The Aground normally catered to a clientele of South Florida’s richest men, as the Southern Cross Yacht Club didn’t admit women into the building, much less the bar, until 1957, and tradition still lingered. They were still largely sexually segregated, though with much charm and aplomb and contemptible politeness, naturally, as the women had a tearoom downstairs where skirts were always required, as if it were still 1957.
And they were certainly socially and economically segregated, too, which was clear when the men got up and moved to another table as one, never once bothering to speak. Maybe it was because the center of my forehead looked like a blood-filled Easter egg. Or maybe it was because we were both in strict violation of the dress code posted above the front door that instructed all patrons in the bar to be in slacks and a coat after four p.m.

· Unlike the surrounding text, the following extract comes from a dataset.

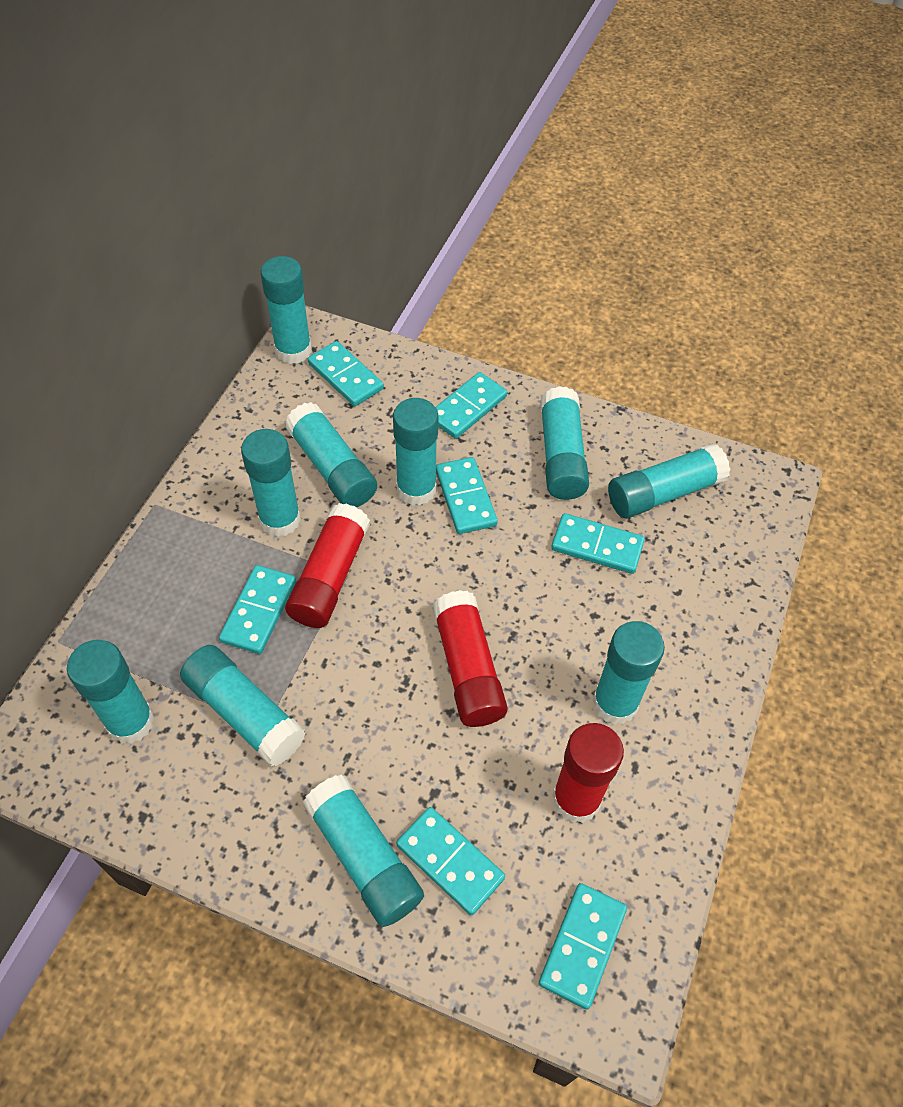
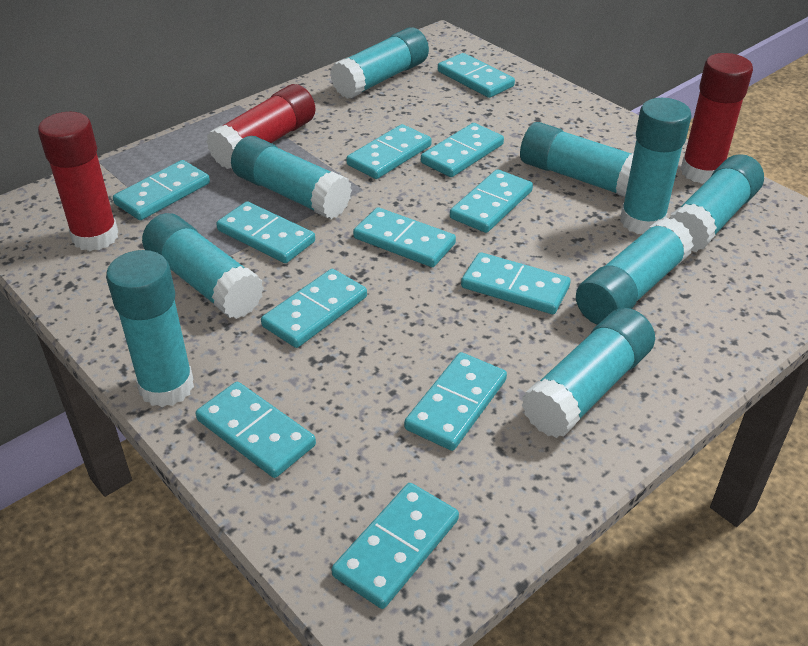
turquoise domino: [219,565,296,654] [308,341,384,406] [396,807,505,915] [435,372,507,439] [436,457,498,534] [539,883,627,1010] [551,513,645,574] = 7 -> [113,160,210,220] [196,382,316,478] [216,202,315,263] [261,269,367,348] [331,483,459,609] [346,124,432,179] [353,207,456,267] [404,352,507,451] [421,123,504,177] [438,53,515,98] [450,169,533,233] [461,252,570,314] = 12
turquoise glue stick: [67,640,155,744] [180,645,306,767] [241,429,301,537] [260,256,312,364] [285,402,377,507] [303,774,424,927] [393,398,439,505] [540,386,589,500] [592,621,665,725] [608,443,730,518] = 10 -> [106,250,194,407] [142,213,264,319] [231,136,352,219] [330,27,429,99] [520,122,634,197] [522,308,655,438] [576,217,694,325] [620,98,691,234] [669,154,764,252] = 9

“That was subtle,” I said.
“Blue bloods have a low tolerance for me.” Sam again raised his beer toward the men once they settled at another table. “What can I say? I guess not everyone likes me.” He slid the rest of the file my way. “Anyway,” he said, “Dinino is our guy. He got back to the hotel and within five minutes he was up viewing the site. He sent three e-mails off to the same dummy g-mail address that my buddy Walt routed to Corsica, which is where the person uploading the video is located. How’s your Italian?”
“Not bad,” I said. I read the e-mails. One was asking when the next video would be uploaded, the second asked for confirmation that proper payment had been received and the third was informing the person in Corsica that their services would no longer be needed after tomorrow. “You get any more of his e-mails?”